Однако он оставался все тем же остроумным, энергичным и жизнерадостным человеком, для которого тридцатилетний возраст казался далеким-далеким, почти старостью, хотя от этой «старости» его отделяли всего каких-то два-три года.
Микаэл любил музыку и никогда не упускал возможности послушать приехавших на гастроли певцов, особенно если это были оперные певцы. Любил театр — каждый новый спектакль был для него настоящим праздником.
И наконец, он просто любил общество актрис и певиц, потому что любил… женщин. Каждая встреча и каждое неизбежное расставание облагораживает, очищает человеческие чувства, освещает душу, по-своему помогая осмыслить жизнь. Неужели можно о таком хранить каменное молчание?! И каким бы сильным ни было опасение опошлить свою любовь, открыто говоря о ней, все-таки трудно было ему в письмах близкому другу не выдать себя коротенькой фразой: «Лебедева окончила учебу, но по-прежнему живет в школе», «Богданова уехала за границу», «Бозио уехала», «Лебедеву увезли в Питер», «Лодди делла Санта тоже уехала»… И все. Коротко. Если чувствовал необходимость, то приписывал: «Остальное устно». Без всяких намеков и комментариев, словно сообщая все это лишь самому себе. Если же хотел вообще рассказать о себе, но так, чтобы это понял лишь адресат, то пользовался придуманным им же шифром. А придумывать шифры он был мастер еще во время учебы в школе Патканяна.
«Здесь ничего нового нет, — писал он другу. — Сам я занимаюсь, и не только на 76, 54, но и на 38 времени нет».
А через несколько лет в холодном каменном мешке Петропавловской крепости его согреют воспоминания о прожитых вместе с актрисой Марией Пановой и уже прошедших днях. «Прошу передать мое неизменное уважение и поздравление по случаю праздника Христова — добрейшей Марии Николаевне Пановой. Я весьма часто думаю об ее настоящем положении… Теперь она также одна на свободе, как я один под арестом…
Жму ей руку и желаю быть здоровой, веселой и счастливой. Вот и все, что я желал бы ей передать, и более… пока ничего.

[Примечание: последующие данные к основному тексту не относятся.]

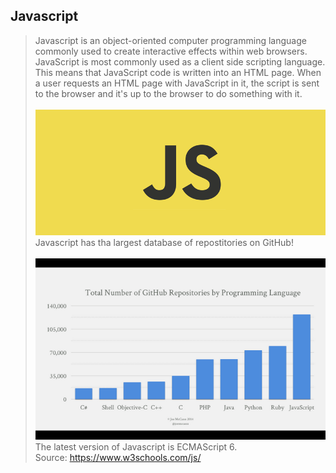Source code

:## Javascript
> Javascript is an object-oriented computer programming language commonly used to create interactive effects within web browsers. JavaScript is most commonly used as a client side scripting language. This means that JavaScript code is written into an HTML page. When a user requests an HTML page with JavaScript in it, the script is sent to the browser and it's up to the browser to do something with it.<br/> <br/>
![alt text](https://github.com/anshulbatra/Project-Batman/blob/master/Yash/Resources/1-H-25KB7EbSHjv70HXrdl6w.png)<br/>
Javascript has tha largest database of repostitories on GitHub!<br/><br/>
![alt text](https://github.com/anshulbatra/Project-Batman/blob/master/Yash/Resources/BlXSKT9IAAAjzp2.png)<br/>
The latest version of Javascript is ECMAScript 6.<br/>
Source: https://www.w3schools.com/js/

Я надеюсь, что ты все равно передашь больше».
И в другом письме: «От души благодарю за милое воспоминание о друге, который, в свою очередь, ни на одну минуту не забывал ее и не теряет надежды опять увидеться и, забыв все прошедшее горькое, вспоминать старину».
…Пока же эта «старина» была настоящим Микаэла, а «прошедшее горькое» еще ждет его где-то в неведомом будущем…
«ЮСИСАПАЙЛ»
..Нельзя не любить отечества, какое бы оно ни было, только надобно, чтобы эта любовь была не мертвым довольством тем, что есть, но живым желанием усовершенствоваться…
Отныне — свет и истина и освобождение от тьмы Вавилонского плена.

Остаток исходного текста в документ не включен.